ニューヨークきっての名医だったジェームス・カーチス・ヘプバーンが米国長老派教会の宣教師として夫人共々デント商会(ジャーディン&マセソンと並ぶ当時の英国系有力商社/香港島のランドマーク・コンプレクスが同社本社の跡地)の汽船で神奈川沖に到着し、幕府の運上所(現在の横浜税関/当時は外国人入国管理業務を担当)に出頭したのは開港からわずか3か月余りしか経っていない1859年10月18日(和暦9月23日)のことだった。「ヘプバーン」とは、ヘボン式ローマ字の考案者、日本初の英和辞典『和英語林集成』の編纂者、明治学院の創設者として名高い、あの「ヘボン」のことである。

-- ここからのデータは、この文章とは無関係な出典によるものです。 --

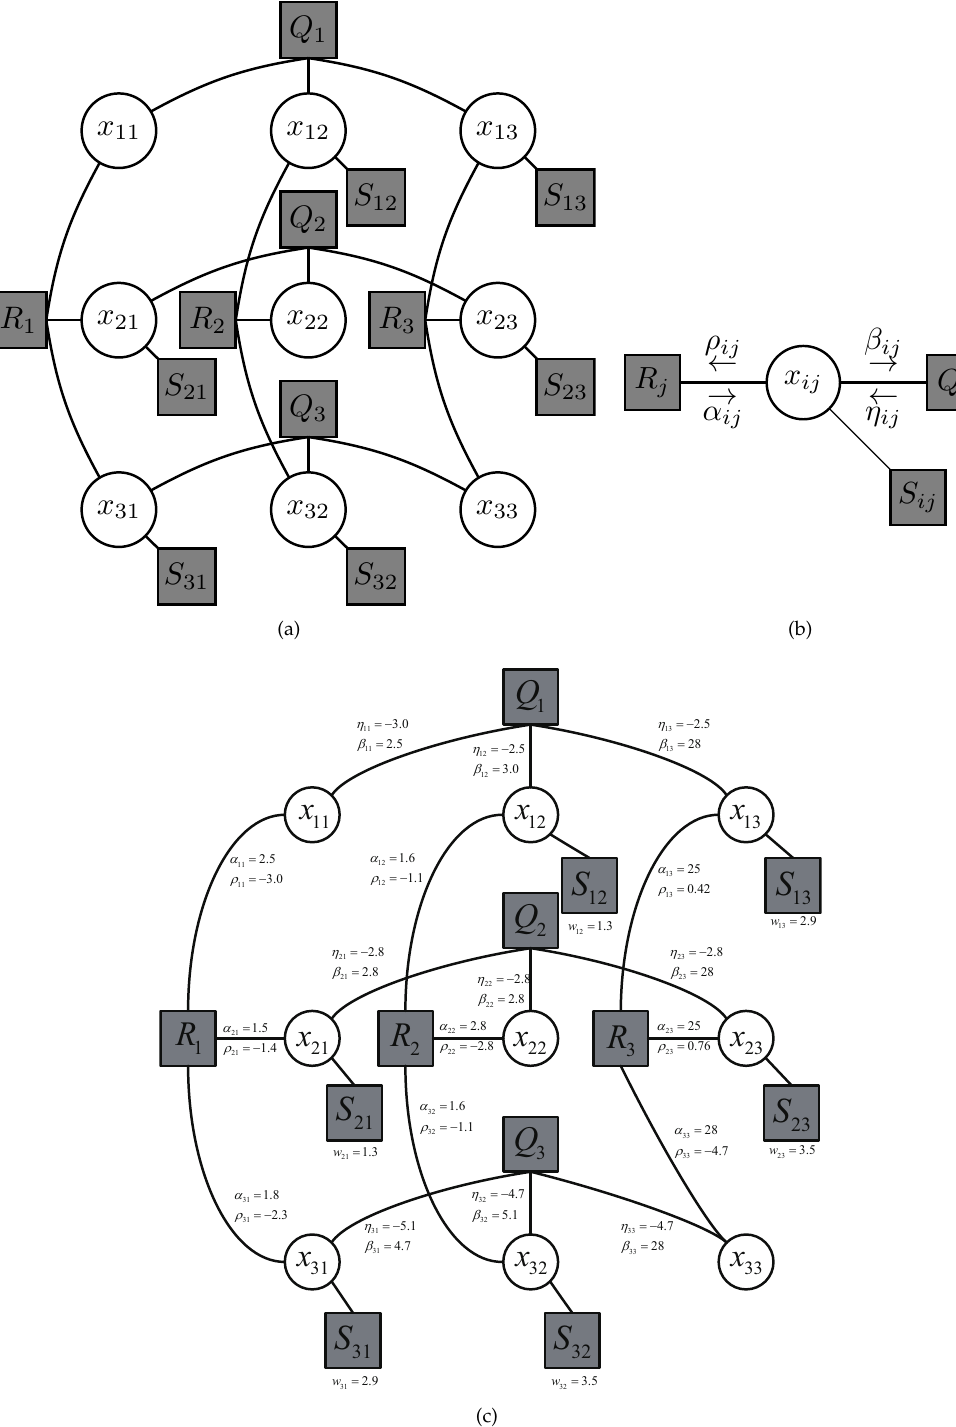
Figure 3. Graphical models. ( a ) Graphical model of 3-node WSN; ( b ) Message definition around a single variable; ( c ) Example of message-passing operation for 3-node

ヘボンの主任務はキリスト教の布教だったが、幕府のキリスト教に対する警戒と監視はまだきわめて強く、宣教師としての仕事に従事することは事実上不可能だった。そこで最初の滞留先だった神奈川の浄土宗正覚山成仏寺(横浜市神奈川区神奈川本町10ー10)で、周辺の住民などの眼病の治療を始めた。国内ではまだ眼病治療がほとんど行われていない時代だったから、ヘボンによる診療がたちまち評判となり、成仏寺の診療室は門前市を成すほど盛況だった。江戸のお侍たちもお忍びで通ったというが、幕府はヘボンの診療を快く思わず、さまざまな妨害工作を仕掛けたらしい。

ベストセラー目薬・精錡水の開発

ヘボンの処方による硫酸亜鉛を主成分とした液体目薬が「効く」との噂も広まった。この液体目薬は、後に『和英語林集成』の編集・印刷の際にヘボンの助手を務めた岸田吟香によって「精錡水」と命名され、日本初の液体丸薬としてベストセラー商品になった(1870年代)。精錡水は、岸田が東京・銀座に設立した「楽善堂」で販売されたが、楽善堂は儲けた資金を元手に漢口(武漢)など中国各地に支店ネットワークを築き(実態はちょっとした結社)、東亜同文書院(中国における大日本帝国の教育研究拠点)の先駆けともいえる役割を果たした。ちなみに現在の筑波大学附属視覚特別支援学校・筑波大学附属聴覚特別支援学校の起源とされる「楽善会訓盲院」も、吟香が精錡水の儲けを注ぎ込んで設置した教育機関であった。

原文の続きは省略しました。